*Task requirements*: Copy every line in the items below word for word.

*Data in this exercise*:

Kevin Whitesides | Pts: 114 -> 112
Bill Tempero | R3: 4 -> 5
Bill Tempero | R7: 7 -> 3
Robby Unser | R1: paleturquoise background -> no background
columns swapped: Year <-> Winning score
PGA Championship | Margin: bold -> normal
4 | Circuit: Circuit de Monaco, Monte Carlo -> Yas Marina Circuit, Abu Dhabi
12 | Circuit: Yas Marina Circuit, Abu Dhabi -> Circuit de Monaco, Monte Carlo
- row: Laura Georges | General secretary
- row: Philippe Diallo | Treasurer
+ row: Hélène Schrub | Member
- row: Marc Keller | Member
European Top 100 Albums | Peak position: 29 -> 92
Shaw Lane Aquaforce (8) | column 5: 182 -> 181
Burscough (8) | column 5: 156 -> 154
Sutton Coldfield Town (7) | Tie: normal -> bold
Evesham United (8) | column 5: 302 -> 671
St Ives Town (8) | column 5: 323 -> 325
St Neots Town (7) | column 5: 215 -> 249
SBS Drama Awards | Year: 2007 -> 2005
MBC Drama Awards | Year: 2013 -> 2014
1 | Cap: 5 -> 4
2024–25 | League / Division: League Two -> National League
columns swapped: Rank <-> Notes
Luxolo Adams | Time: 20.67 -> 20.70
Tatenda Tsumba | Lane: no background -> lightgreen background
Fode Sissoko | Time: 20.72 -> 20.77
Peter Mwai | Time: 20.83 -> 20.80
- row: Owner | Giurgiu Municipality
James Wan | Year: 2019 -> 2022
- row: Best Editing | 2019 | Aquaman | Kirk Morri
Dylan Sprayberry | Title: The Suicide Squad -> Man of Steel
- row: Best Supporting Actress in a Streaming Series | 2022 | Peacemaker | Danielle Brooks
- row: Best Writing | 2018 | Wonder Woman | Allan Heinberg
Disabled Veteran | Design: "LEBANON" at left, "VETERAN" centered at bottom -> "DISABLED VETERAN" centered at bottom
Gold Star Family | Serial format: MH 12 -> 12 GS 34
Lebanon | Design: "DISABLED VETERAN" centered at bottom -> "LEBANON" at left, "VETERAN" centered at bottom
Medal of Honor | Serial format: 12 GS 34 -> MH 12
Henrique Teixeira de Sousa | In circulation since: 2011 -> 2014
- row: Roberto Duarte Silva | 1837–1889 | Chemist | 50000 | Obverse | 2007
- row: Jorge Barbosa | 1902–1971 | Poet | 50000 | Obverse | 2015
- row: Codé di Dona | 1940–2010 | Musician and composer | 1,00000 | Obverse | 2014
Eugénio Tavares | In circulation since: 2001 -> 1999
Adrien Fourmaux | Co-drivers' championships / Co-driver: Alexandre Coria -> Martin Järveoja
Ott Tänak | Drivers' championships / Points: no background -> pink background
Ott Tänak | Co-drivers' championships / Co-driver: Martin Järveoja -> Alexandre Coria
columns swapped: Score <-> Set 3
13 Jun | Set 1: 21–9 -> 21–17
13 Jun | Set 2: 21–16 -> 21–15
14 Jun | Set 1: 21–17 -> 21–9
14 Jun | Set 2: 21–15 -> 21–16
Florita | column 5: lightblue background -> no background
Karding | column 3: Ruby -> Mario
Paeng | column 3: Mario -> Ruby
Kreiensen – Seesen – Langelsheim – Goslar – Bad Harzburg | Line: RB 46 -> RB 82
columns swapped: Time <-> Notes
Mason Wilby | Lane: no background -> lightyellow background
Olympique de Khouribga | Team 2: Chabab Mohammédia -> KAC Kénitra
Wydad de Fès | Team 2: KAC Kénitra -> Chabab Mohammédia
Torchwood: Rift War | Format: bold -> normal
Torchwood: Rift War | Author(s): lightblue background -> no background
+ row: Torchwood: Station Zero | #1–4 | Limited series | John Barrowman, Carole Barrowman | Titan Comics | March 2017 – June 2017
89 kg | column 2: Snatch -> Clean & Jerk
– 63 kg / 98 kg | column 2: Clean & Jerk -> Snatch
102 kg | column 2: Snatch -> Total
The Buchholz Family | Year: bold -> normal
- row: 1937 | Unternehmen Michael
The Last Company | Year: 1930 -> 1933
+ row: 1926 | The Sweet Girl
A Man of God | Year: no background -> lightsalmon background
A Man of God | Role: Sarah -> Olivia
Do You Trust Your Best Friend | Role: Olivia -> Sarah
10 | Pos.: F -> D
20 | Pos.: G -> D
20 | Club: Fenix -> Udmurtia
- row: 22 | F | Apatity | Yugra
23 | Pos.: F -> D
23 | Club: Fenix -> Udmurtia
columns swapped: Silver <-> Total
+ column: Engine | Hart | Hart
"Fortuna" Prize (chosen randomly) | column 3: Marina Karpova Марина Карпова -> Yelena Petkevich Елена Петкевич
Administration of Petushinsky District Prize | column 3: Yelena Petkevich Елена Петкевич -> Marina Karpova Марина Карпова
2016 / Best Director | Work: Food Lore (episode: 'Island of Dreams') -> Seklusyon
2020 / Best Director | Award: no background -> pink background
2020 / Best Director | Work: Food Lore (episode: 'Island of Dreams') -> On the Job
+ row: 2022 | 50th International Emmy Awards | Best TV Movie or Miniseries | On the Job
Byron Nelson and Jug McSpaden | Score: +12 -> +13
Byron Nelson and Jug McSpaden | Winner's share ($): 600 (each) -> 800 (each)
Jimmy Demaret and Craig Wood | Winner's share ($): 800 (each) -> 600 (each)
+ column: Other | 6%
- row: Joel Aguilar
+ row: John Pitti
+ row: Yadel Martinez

*Result*:
Kevin Whitesides | Pts: 114 -> 112
Bill Tempero | R3: 4 -> 5
Bill Tempero | R7: 7 -> 3
Robby Unser | R1: paleturquoise background -> no background
columns swapped: Year <-> Winning score
PGA Championship | Margin: bold -> normal
4 | Circuit: Circuit de Monaco, Monte Carlo -> Yas Marina Circuit, Abu Dhabi
12 | Circuit: Yas Marina Circuit, Abu Dhabi -> Circuit de Monaco, Monte Carlo
- row: Laura Georges | General secretary
- row: Philippe Diallo | Treasurer
+ row: Hélène Schrub | Member
- row: Marc Keller | Member
European Top 100 Albums | Peak position: 29 -> 92
Shaw Lane Aquaforce (8) | column 5: 182 -> 181
Burscough (8) | column 5: 156 -> 154
Sutton Coldfield Town (7) | Tie: normal -> bold
Evesham United (8) | column 5: 302 -> 671
St Ives Town (8) | column 5: 323 -> 325
St Neots Town (7) | column 5: 215 -> 249
SBS Drama Awards | Year: 2007 -> 2005
MBC Drama Awards | Year: 2013 -> 2014
1 | Cap: 5 -> 4
2024–25 | League / Division: League Two -> National League
columns swapped: Rank <-> Notes
Luxolo Adams | Time: 20.67 -> 20.70
Tatenda Tsumba | Lane: no background -> lightgreen background
Fode Sissoko | Time: 20.72 -> 20.77
Peter Mwai | Time: 20.83 -> 20.80
- row: Owner | Giurgiu Municipality
James Wan | Year: 2019 -> 2022
- row: Best Editing | 2019 | Aquaman | Kirk Morri
Dylan Sprayberry | Title: The Suicide Squad -> Man of Steel
- row: Best Supporting Actress in a Streaming Series | 2022 | Peacemaker | Danielle Brooks
- row: Best Writing | 2018 | Wonder Woman | Allan Heinberg
Disabled Veteran | Design: "LEBANON" at left, "VETERAN" centered at bottom -> "DISABLED VETERAN" centered at bottom
Gold Star Family | Serial format: MH 12 -> 12 GS 34
Lebanon | Design: "DISABLED VETERAN" centered at bottom -> "LEBANON" at left, "VETERAN" centered at bottom
Medal of Honor | Serial format: 12 GS 34 -> MH 12
Henrique Teixeira de Sousa | In circulation since: 2011 -> 2014
- row: Roberto Duarte Silva | 1837–1889 | Chemist | 50000 | Obverse | 2007
- row: Jorge Barbosa | 1902–1971 | Poet | 50000 | Obverse | 2015
- row: Codé di Dona | 1940–2010 | Musician and composer | 1,00000 | Obverse | 2014
Eugénio Tavares | In circulation since: 2001 -> 1999
Adrien Fourmaux | Co-drivers' championships / Co-driver: Alexandre Coria -> Martin Järveoja
Ott Tänak | Drivers' championships / Points: no background -> pink background
Ott Tänak | Co-drivers' championships / Co-driver: Martin Järveoja -> Alexandre Coria
columns swapped: Score <-> Set 3
13 Jun | Set 1: 21–9 -> 21–17
13 Jun | Set 2: 21–16 -> 21–15
14 Jun | Set 1: 21–17 -> 21–9
14 Jun | Set 2: 21–15 -> 21–16
Florita | column 5: lightblue background -> no background
Karding | column 3: Ruby -> Mario
Paeng | column 3: Mario -> Ruby
Kreiensen – Seesen – Langelsheim – Goslar – Bad Harzburg | Line: RB 46 -> RB 82
columns swapped: Time <-> Notes
Mason Wilby | Lane: no background -> lightyellow background
Olympique de Khouribga | Team 2: Chabab Mohammédia -> KAC Kénitra
Wydad de Fès | Team 2: KAC Kénitra -> Chabab Mohammédia
Torchwood: Rift War | Format: bold -> normal
Torchwood: Rift War | Author(s): lightblue background -> no background
+ row: Torchwood: Station Zero | #1–4 | Limited series | John Barrowman, Carole Barrowman | Titan Comics | March 2017 – June 2017
89 kg | column 2: Snatch -> Clean & Jerk
– 63 kg / 98 kg | column 2: Clean & Jerk -> Snatch
102 kg | column 2: Snatch -> Total
The Buchholz Family | Year: bold -> normal
- row: 1937 | Unternehmen Michael
The Last Company | Year: 1930 -> 1933
+ row: 1926 | The Sweet Girl
A Man of God | Year: no background -> lightsalmon background
A Man of God | Role: Sarah -> Olivia
Do You Trust Your Best Friend | Role: Olivia -> Sarah
10 | Pos.: F -> D
20 | Pos.: G -> D
20 | Club: Fenix -> Udmurtia
- row: 22 | F | Apatity | Yugra
23 | Pos.: F -> D
23 | Club: Fenix -> Udmurtia
columns swapped: Silver <-> Total
+ column: Engine | Hart | Hart
"Fortuna" Prize (chosen randomly) | column 3: Marina Karpova Марина Карпова -> Yelena Petkevich Елена Петкевич
Administration of Petushinsky District Prize | column 3: Yelena Petkevich Елена Петкевич -> Marina Karpova Марина Карпова
2016 / Best Director | Work: Food Lore (episode: 'Island of Dreams') -> Seklusyon
2020 / Best Director | Award: no background -> pink background
2020 / Best Director | Work: Food Lore (episode: 'Island of Dreams') -> On the Job
+ row: 2022 | 50th International Emmy Awards | Best TV Movie or Miniseries | On the Job
Byron Nelson and Jug McSpaden | Score: +12 -> +13
Byron Nelson and Jug McSpaden | Winner's share ($): 600 (each) -> 800 (each)
Jimmy Demaret and Craig Wood | Winner's share ($): 800 (each) -> 600 (each)
+ column: Other | 6%
- row: Joel Aguilar
+ row: John Pitti
+ row: Yadel Martinez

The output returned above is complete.